Threw away a AM/FM/CD stereo today. Had it for about 5 years. Used it maybe once a week. Made in China. It was by Crosby. Looked at how it was put together, and it was obvious that there was no intention of it ever being repaired.
5 years seems to be a long life for anything made in China. Wonder if anyone has ever considered the environmental impact of making China the world’s manufacturer? I have electronics not made in China, that run and run. A old Montgomery-Wards VCR made in Malaysia, bought in 1996, that still works. A record player made in Japan in the early 1990’s, that still works just fine.
The nasty stuff going to landfills (circuit boards, and all manner of heavy metals and plastics), the fuel used and the pollution made shipping stuff across the ocean, and the pollution by the factory that makes the stuff–am I the only one that sees something wrong with so much attention placed on the point-of-use efficiency of a given item, but not a care in the world how often that item has to be replaced and how many of them end up landfilled?

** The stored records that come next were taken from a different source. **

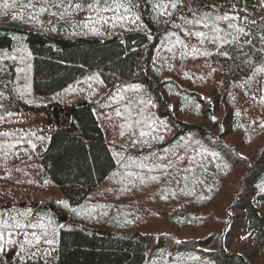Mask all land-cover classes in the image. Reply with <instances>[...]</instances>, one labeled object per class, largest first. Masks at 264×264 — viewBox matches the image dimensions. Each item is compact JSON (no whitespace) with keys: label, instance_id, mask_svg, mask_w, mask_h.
<instances>
[{"label":"trees","instance_id":"1","mask_svg":"<svg viewBox=\"0 0 264 264\" xmlns=\"http://www.w3.org/2000/svg\"><path fill=\"white\" fill-rule=\"evenodd\" d=\"M257 7L0 0V264H264ZM235 208L250 253L224 242Z\"/></svg>","mask_w":264,"mask_h":264},{"label":"rangeland","instance_id":"2","mask_svg":"<svg viewBox=\"0 0 264 264\" xmlns=\"http://www.w3.org/2000/svg\"><path fill=\"white\" fill-rule=\"evenodd\" d=\"M256 2L258 7H257V12L255 13L257 14L262 12L264 13V5L259 0H256ZM176 115L181 119L192 123L204 124L207 121L203 113H197L192 108H187L183 110L178 107L176 108ZM215 115L219 116L220 112L215 113ZM22 124H25L27 126L42 125L43 124L42 117L41 116L34 117V115L27 117L24 115L22 118ZM110 124L113 127L111 130L117 127L115 123L111 122ZM211 131L217 133L219 129L211 128ZM223 139L230 141L229 138L225 137L224 135H223ZM257 144L253 148H255ZM241 151L243 153H247V152L251 153L252 149L244 145ZM242 213L243 211L241 208H235L233 210L231 226L229 229H227V232L225 233L224 242L226 246L229 248V250H236L243 253H250L254 250L255 244L252 238L250 237L249 233L245 229V223Z\"/></svg>","mask_w":264,"mask_h":264},{"label":"snow or ice","instance_id":"3","mask_svg":"<svg viewBox=\"0 0 264 264\" xmlns=\"http://www.w3.org/2000/svg\"><path fill=\"white\" fill-rule=\"evenodd\" d=\"M4 6L5 7H8L9 5L7 3H5ZM31 6L32 5H29V7H31ZM77 7H79V5H77ZM89 7H91V5H89ZM171 7H176V4L175 3L171 4ZM41 11H46V9L41 8ZM201 19H207V17H201ZM216 19L217 20H228L229 17L227 15L217 16ZM187 23H190V24L191 23H200V21L199 20L187 21ZM205 26H207V25H205ZM229 26L231 27L232 25H229ZM216 31H219V29H216ZM188 35H195V36H198V37H204L205 36V33H203V32H195V33L189 32ZM205 54H207V53H205ZM260 70H264V69H260ZM117 115H120V113L118 112ZM121 134H123V133H121ZM141 135H146V133H143L142 132ZM16 226L19 227L18 224ZM29 226L30 227H43V224H39V225H32V224H30ZM31 235L35 238V240H36L37 243H39V241L42 239V237L41 236H37V234L35 232L31 233ZM0 239H3V233H0ZM43 241H44V243H48V244L52 243V241L48 240L46 238V236L43 237ZM28 243L29 244H32V241L29 240ZM0 247H2V246H0ZM22 247H23V245H22Z\"/></svg>","mask_w":264,"mask_h":264},{"label":"water","instance_id":"4","mask_svg":"<svg viewBox=\"0 0 264 264\" xmlns=\"http://www.w3.org/2000/svg\"><path fill=\"white\" fill-rule=\"evenodd\" d=\"M65 219H66V217H65V216H63V217H62V220H65Z\"/></svg>","mask_w":264,"mask_h":264}]
</instances>
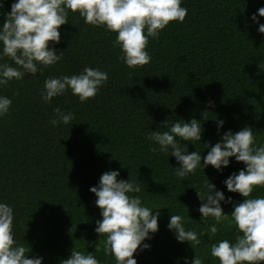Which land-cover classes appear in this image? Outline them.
I'll return each mask as SVG.
<instances>
[{"label":"trees","instance_id":"obj_1","mask_svg":"<svg viewBox=\"0 0 264 264\" xmlns=\"http://www.w3.org/2000/svg\"><path fill=\"white\" fill-rule=\"evenodd\" d=\"M13 2L4 0L0 24ZM181 6L188 10L184 22H170L158 38L150 37L151 61L135 69L124 64L116 33L68 11L60 43L49 42L61 59L42 74L0 86V96L12 101L0 117V202L13 208L14 239L30 249L28 258L62 264L72 250L94 253L97 245L99 264H115L104 252V236L95 232L101 210L89 191L109 170L138 184L133 195L145 206L161 207L158 231L144 241L150 247L134 253L137 264H183L195 255L203 264H219L211 245L238 235L229 217L209 239L212 221H200L196 189L204 191L208 178L232 197V203L221 202L230 214L243 197L228 192L223 181L244 164L230 158L221 172L209 165L182 180L175 175V157L153 153L158 145L147 136L168 130L165 121L170 126L195 118L204 129L201 140L182 143L188 152L200 151L201 163L209 151L205 143L214 145L228 130L251 127L258 145L264 144V34L251 20L264 0H182ZM258 20L264 23V17ZM0 63L15 67L7 57ZM86 66L108 73L94 98L81 103L69 90L50 102L42 99L46 78L79 74ZM56 108L74 119L53 127ZM220 119L225 122L218 132ZM251 195L264 196V188ZM170 215L182 216L186 229L204 231L201 243L192 249L178 242L167 227Z\"/></svg>","mask_w":264,"mask_h":264},{"label":"clouds","instance_id":"obj_2","mask_svg":"<svg viewBox=\"0 0 264 264\" xmlns=\"http://www.w3.org/2000/svg\"><path fill=\"white\" fill-rule=\"evenodd\" d=\"M181 5L182 0H14L0 24V59L7 57L15 67L0 63V86L22 80L26 74H42L61 59L49 42L60 43V26L68 22V11L78 13L85 24L116 33L115 42L124 64L135 69L151 61L146 50L150 37L158 38L170 22H184L188 10ZM3 7L4 0H0V9ZM258 17H264V7L251 15L252 22L258 24L257 31L264 34V23ZM107 81L106 71L86 66L79 74L46 78L41 97L50 102L70 90L84 103L94 98ZM11 103L10 98L0 96V117L9 113ZM54 112L53 127L68 125L74 119L71 112L59 108ZM224 122L217 121L218 132ZM162 125L168 130L151 131L147 139L158 145V149H152L153 153L175 157L179 165L174 168L175 175L182 180L209 165L221 172L229 166L230 158L244 164L243 169L223 181L228 192L243 197L233 204L231 213H224L221 202L232 203V197L226 198L208 178L204 191L194 187L202 202L197 211L200 221H212L207 232L209 239L216 236L217 226L229 217L238 233L233 241L222 239L211 245L210 256L219 264H260L264 261V196L251 194L254 189L264 188V144L258 145L251 127L236 132L228 130L214 145L205 143L209 151L201 163L200 151L188 152L187 144L182 143L201 140L204 129L198 120L192 118L183 123L177 120L170 126L165 121ZM119 175V170L104 172L98 184L89 189L97 197L95 204L102 217L96 222L95 232L104 236V252L111 253L115 264H137L134 253L150 247L144 241L152 239L151 234L158 231L161 207L145 206L138 195H133L140 192V186L130 179H117ZM13 220V208L0 202V264H42V257L28 258L30 249L14 239ZM167 227L178 242L187 241L192 249L206 235L204 231L198 234L186 229L180 215H170ZM94 253L72 250L62 264H99ZM183 264H203V261L195 255L191 260L184 257Z\"/></svg>","mask_w":264,"mask_h":264}]
</instances>
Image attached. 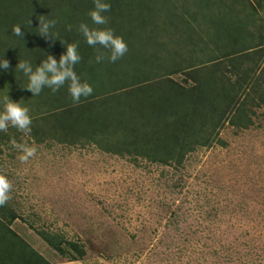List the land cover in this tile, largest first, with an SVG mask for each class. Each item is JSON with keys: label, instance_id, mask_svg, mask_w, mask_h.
<instances>
[{"label": "trees", "instance_id": "trees-1", "mask_svg": "<svg viewBox=\"0 0 264 264\" xmlns=\"http://www.w3.org/2000/svg\"><path fill=\"white\" fill-rule=\"evenodd\" d=\"M226 1L233 2L231 11L224 10ZM109 2L108 24L95 26L88 16L93 0H0V59L6 54L14 70L19 59L36 66L49 53L59 58L66 51L61 42L36 34L38 16L46 15L57 21L58 39L79 42L82 60L75 71L94 89L75 104L67 85L32 97L19 86L27 83L22 73L0 74V95L9 93L32 117L27 136L12 127L0 132V156L13 148V139L26 137L37 144H94L135 162L145 158L179 167L196 146L210 147L226 123L240 130L254 124L264 105V0ZM161 21L165 35L155 31L162 29ZM81 22L111 28L128 51L115 63H96V49L76 30ZM17 24L25 39L12 34ZM20 216L9 201L0 206V264H53L12 228ZM37 233L62 257L86 256L82 243L62 233Z\"/></svg>", "mask_w": 264, "mask_h": 264}, {"label": "rangeland", "instance_id": "rangeland-1", "mask_svg": "<svg viewBox=\"0 0 264 264\" xmlns=\"http://www.w3.org/2000/svg\"><path fill=\"white\" fill-rule=\"evenodd\" d=\"M257 115L248 129L226 123L179 167L24 137L37 148L28 161L15 148L0 156L21 215L12 228L53 264H264V105ZM38 229L82 243L85 258L57 254Z\"/></svg>", "mask_w": 264, "mask_h": 264}, {"label": "clouds", "instance_id": "clouds-1", "mask_svg": "<svg viewBox=\"0 0 264 264\" xmlns=\"http://www.w3.org/2000/svg\"><path fill=\"white\" fill-rule=\"evenodd\" d=\"M94 7L88 12L92 25L105 26L109 22L106 13L111 11L109 0H93ZM39 26L36 34L50 41H60L65 47L59 58L49 53L39 64L33 66L28 60L19 59L18 64L12 69L10 61L6 58L0 59V74L14 71L23 74L27 78V83L18 82L21 89L27 90L32 97L39 96L41 92L48 88L53 93L59 91L65 85L72 98L73 103L79 104L81 98H87L93 94V87L87 81H82L75 71L76 66L81 62L82 57L79 53V42L66 43L58 39L55 30L57 21L48 19L46 15L38 16ZM32 23V21L30 20ZM68 31L73 30L72 25L67 26ZM84 38L85 42L96 49L95 62L102 63L105 60L115 63L122 58L128 51V46L123 37L115 34L114 30L107 27H93L87 22H81L76 29ZM12 34L16 37L25 39V31L21 25L12 27ZM11 48V47H10ZM104 50H107V54ZM17 79V78H16ZM32 117L29 108L20 101H14L9 93L0 95V132H7L9 127L15 128L27 136L31 133ZM13 148L19 153V159L23 162L33 157L37 151L34 145H30L25 139L23 142L11 141ZM12 185L5 175H0V206H3L10 198L9 193Z\"/></svg>", "mask_w": 264, "mask_h": 264}]
</instances>
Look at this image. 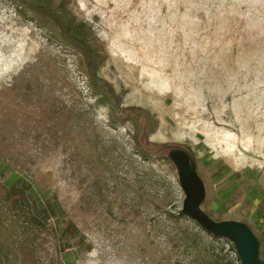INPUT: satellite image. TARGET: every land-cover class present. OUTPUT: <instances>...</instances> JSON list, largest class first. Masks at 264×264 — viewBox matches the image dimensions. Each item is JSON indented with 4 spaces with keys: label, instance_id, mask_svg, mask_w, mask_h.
<instances>
[{
    "label": "rangeland",
    "instance_id": "obj_1",
    "mask_svg": "<svg viewBox=\"0 0 264 264\" xmlns=\"http://www.w3.org/2000/svg\"><path fill=\"white\" fill-rule=\"evenodd\" d=\"M68 8L93 30L117 115L91 95L73 51L0 0L2 180L21 175L34 197L57 198L91 248L60 253L56 264L182 259V234L197 224L176 216L184 195L165 160L171 147L194 156L201 210L246 224L264 261V0H69ZM52 101L67 113L52 133L49 123L36 131ZM25 126L43 132L11 144Z\"/></svg>",
    "mask_w": 264,
    "mask_h": 264
},
{
    "label": "trees",
    "instance_id": "obj_2",
    "mask_svg": "<svg viewBox=\"0 0 264 264\" xmlns=\"http://www.w3.org/2000/svg\"><path fill=\"white\" fill-rule=\"evenodd\" d=\"M8 1L19 13L28 15L37 28L47 30L51 42L77 55V67L86 80L89 92L93 97L108 103L110 114L117 115L113 101L116 97L119 106L120 100L112 86L98 76L103 60L99 50L92 44L93 30L75 19L68 8L69 0ZM66 113L52 101L40 112L32 126L36 131H44L49 123L48 128L52 133ZM142 119L153 124L148 114L142 115ZM3 122L19 126L22 121L15 116H5ZM43 131L33 132L25 126L24 133L15 131L7 139L11 144L32 142L31 139ZM2 143L3 139L0 144ZM185 151L194 159L191 152ZM137 152L143 160L150 158L142 150L137 149ZM165 160L169 162L167 158ZM2 176L3 171H0V264H56L59 260L56 256L60 253L75 248L85 252L91 250L83 233L68 218L57 198L34 197L33 184L21 175H12L9 181H3ZM176 216L178 220H188L181 210ZM194 227L189 234H182L179 245L182 259L177 264H240L229 241L220 240L221 238L205 232L198 225L194 224ZM225 243L228 245H224Z\"/></svg>",
    "mask_w": 264,
    "mask_h": 264
},
{
    "label": "water",
    "instance_id": "obj_3",
    "mask_svg": "<svg viewBox=\"0 0 264 264\" xmlns=\"http://www.w3.org/2000/svg\"><path fill=\"white\" fill-rule=\"evenodd\" d=\"M166 157L177 170L179 185L184 195L182 214L205 232L229 241L240 264H264L259 255L258 241L246 224L237 221L216 222L201 210L205 187L197 175L193 157L176 147L169 148Z\"/></svg>",
    "mask_w": 264,
    "mask_h": 264
}]
</instances>
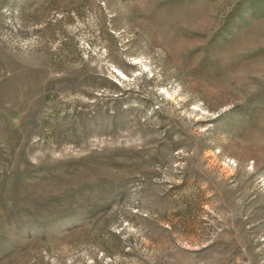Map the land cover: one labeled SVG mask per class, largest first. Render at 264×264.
Returning a JSON list of instances; mask_svg holds the SVG:
<instances>
[{"label": "rangeland", "instance_id": "1", "mask_svg": "<svg viewBox=\"0 0 264 264\" xmlns=\"http://www.w3.org/2000/svg\"><path fill=\"white\" fill-rule=\"evenodd\" d=\"M0 264H264V0H0Z\"/></svg>", "mask_w": 264, "mask_h": 264}]
</instances>
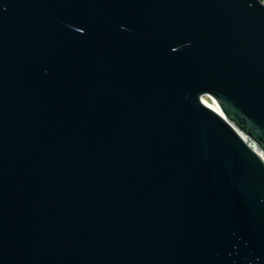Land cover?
Here are the masks:
<instances>
[{"label": "water", "instance_id": "obj_1", "mask_svg": "<svg viewBox=\"0 0 264 264\" xmlns=\"http://www.w3.org/2000/svg\"><path fill=\"white\" fill-rule=\"evenodd\" d=\"M0 264H264V1L0 0Z\"/></svg>", "mask_w": 264, "mask_h": 264}, {"label": "bare ground", "instance_id": "obj_2", "mask_svg": "<svg viewBox=\"0 0 264 264\" xmlns=\"http://www.w3.org/2000/svg\"><path fill=\"white\" fill-rule=\"evenodd\" d=\"M202 100L208 105V106H210V107H212L213 109H215V110H218V108H217V106H216V104L213 102V101H211L212 102V104L211 103H209V102H206L205 101V97L204 98H202Z\"/></svg>", "mask_w": 264, "mask_h": 264}, {"label": "rangeland", "instance_id": "obj_3", "mask_svg": "<svg viewBox=\"0 0 264 264\" xmlns=\"http://www.w3.org/2000/svg\"><path fill=\"white\" fill-rule=\"evenodd\" d=\"M205 101L212 104L211 100L208 97H205Z\"/></svg>", "mask_w": 264, "mask_h": 264}, {"label": "built area", "instance_id": "obj_4", "mask_svg": "<svg viewBox=\"0 0 264 264\" xmlns=\"http://www.w3.org/2000/svg\"><path fill=\"white\" fill-rule=\"evenodd\" d=\"M261 2H263L264 0H260Z\"/></svg>", "mask_w": 264, "mask_h": 264}]
</instances>
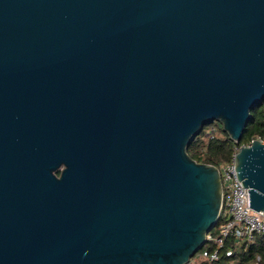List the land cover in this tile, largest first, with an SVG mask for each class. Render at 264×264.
<instances>
[{"label":"water","instance_id":"water-1","mask_svg":"<svg viewBox=\"0 0 264 264\" xmlns=\"http://www.w3.org/2000/svg\"><path fill=\"white\" fill-rule=\"evenodd\" d=\"M263 101L264 0H0V264H186L222 207L187 148ZM233 162L264 222V143Z\"/></svg>","mask_w":264,"mask_h":264},{"label":"built area","instance_id":"built-area-1","mask_svg":"<svg viewBox=\"0 0 264 264\" xmlns=\"http://www.w3.org/2000/svg\"><path fill=\"white\" fill-rule=\"evenodd\" d=\"M264 143V140L259 139ZM231 161L218 168L222 185V207L220 215L224 223L217 234L209 233L200 253L194 255L186 264H199L200 262H216L222 253L227 257L235 255L236 247L241 243H253L256 235L264 234V222L258 221L263 214L249 207V193L238 182L234 169V155ZM231 241L232 246L225 249V244ZM212 246V247H211ZM206 247L205 249H203ZM250 264H264L260 256H256Z\"/></svg>","mask_w":264,"mask_h":264},{"label":"trees","instance_id":"trees-1","mask_svg":"<svg viewBox=\"0 0 264 264\" xmlns=\"http://www.w3.org/2000/svg\"><path fill=\"white\" fill-rule=\"evenodd\" d=\"M251 117L248 121L244 133L239 143H234L229 137L222 131L221 125L217 122L209 124V127L217 125L220 131V135H206L207 129L202 131L190 142L187 148L188 156L197 163L212 165L220 168L221 165L231 161L232 156L236 149L240 146L249 145L254 139L264 140V101L257 107L252 109ZM224 223L223 215L215 225L214 229L210 231L211 234H217L220 226ZM232 242L229 241L225 244V249L230 248ZM212 247V246H211ZM204 247L203 249H205ZM200 250L195 254L198 255ZM256 256H260L264 261V234L256 235L253 243H241L236 247L235 255L227 257L225 253H222L218 261L216 262H200L199 264H250L254 261Z\"/></svg>","mask_w":264,"mask_h":264},{"label":"rangeland","instance_id":"rangeland-1","mask_svg":"<svg viewBox=\"0 0 264 264\" xmlns=\"http://www.w3.org/2000/svg\"><path fill=\"white\" fill-rule=\"evenodd\" d=\"M258 106V105H257ZM257 106H255V107H257ZM254 107V108H255ZM253 108V109H254ZM252 111V110H251ZM218 124V123H217ZM204 129H207V131H206V135L208 136H210V135H220V136H222L224 133H222V134H220V131H219V129H218V126L217 125H213V127H209V126H205V128ZM214 132H216L215 134H214ZM57 174H58V172H57Z\"/></svg>","mask_w":264,"mask_h":264}]
</instances>
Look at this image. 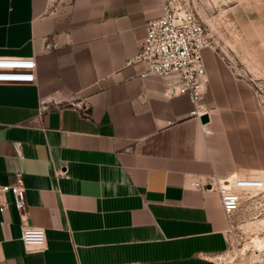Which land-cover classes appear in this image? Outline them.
I'll return each mask as SVG.
<instances>
[{"label":"crops","instance_id":"obj_1","mask_svg":"<svg viewBox=\"0 0 264 264\" xmlns=\"http://www.w3.org/2000/svg\"><path fill=\"white\" fill-rule=\"evenodd\" d=\"M161 14L162 0H0V56L37 65L35 83L0 84V184L23 175L25 224L46 234L27 253L10 205L0 264H212L226 250L218 196L194 183L264 176V112L208 48L199 102L140 78L130 60Z\"/></svg>","mask_w":264,"mask_h":264},{"label":"built area","instance_id":"obj_2","mask_svg":"<svg viewBox=\"0 0 264 264\" xmlns=\"http://www.w3.org/2000/svg\"><path fill=\"white\" fill-rule=\"evenodd\" d=\"M145 33L136 56L130 60V63L144 64L145 69L139 77L156 76L164 80L167 98L186 96L193 103L203 100L209 88L201 51L211 46L200 17L185 3L162 0L161 16L146 22ZM57 46L54 40H45L43 50L49 53ZM36 69L34 58L0 56V84H33ZM74 107L85 114L89 110L88 106L80 108L75 104ZM191 113L197 118L204 114L197 110ZM13 150L17 158L22 157L20 143L13 144ZM194 185L216 192L226 223V250L208 258L212 264H264V254L256 251H262L264 247L257 248L253 242L254 238H259L256 234L250 239V249L241 244L248 231L253 234L264 228V180L256 177L214 178ZM10 205L23 221L20 240L26 252H43L46 249L45 230L25 224L26 189L20 173L15 175L12 184H0V212Z\"/></svg>","mask_w":264,"mask_h":264},{"label":"rangeland","instance_id":"obj_3","mask_svg":"<svg viewBox=\"0 0 264 264\" xmlns=\"http://www.w3.org/2000/svg\"><path fill=\"white\" fill-rule=\"evenodd\" d=\"M202 20L211 49L233 65L247 80L257 105L264 112V6L261 0H178ZM204 58V50L201 51ZM264 177V176H263ZM261 177V178H263ZM243 235L242 245L250 246L255 234L264 239V228ZM259 238H254L260 240ZM255 245L257 243H254ZM256 247V246H255ZM264 247V246H263ZM258 248V247H257ZM262 255L264 250L256 249Z\"/></svg>","mask_w":264,"mask_h":264},{"label":"bare ground","instance_id":"obj_4","mask_svg":"<svg viewBox=\"0 0 264 264\" xmlns=\"http://www.w3.org/2000/svg\"><path fill=\"white\" fill-rule=\"evenodd\" d=\"M264 180V177L262 178ZM255 240V239H254ZM254 243H257L255 246L258 247V248H262L264 246V241H261V240H256V241H253Z\"/></svg>","mask_w":264,"mask_h":264},{"label":"water","instance_id":"obj_5","mask_svg":"<svg viewBox=\"0 0 264 264\" xmlns=\"http://www.w3.org/2000/svg\"><path fill=\"white\" fill-rule=\"evenodd\" d=\"M200 120H201L202 123H206L208 121V116L207 115H202L200 117Z\"/></svg>","mask_w":264,"mask_h":264}]
</instances>
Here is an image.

I would rather pay more for something that lasted longer, and could be repaired when it did fail.
Fun link for the day, the fashion show from True Stories. About as practical as any other fashion show, but more fun. The song sung in the background is a little haunting if one listens to the words. As sung by this actress, the song is not available for purchase, a pity.
Found a channel on youTube of a guy who recreates a lot of the day to day life of the 1700’s here.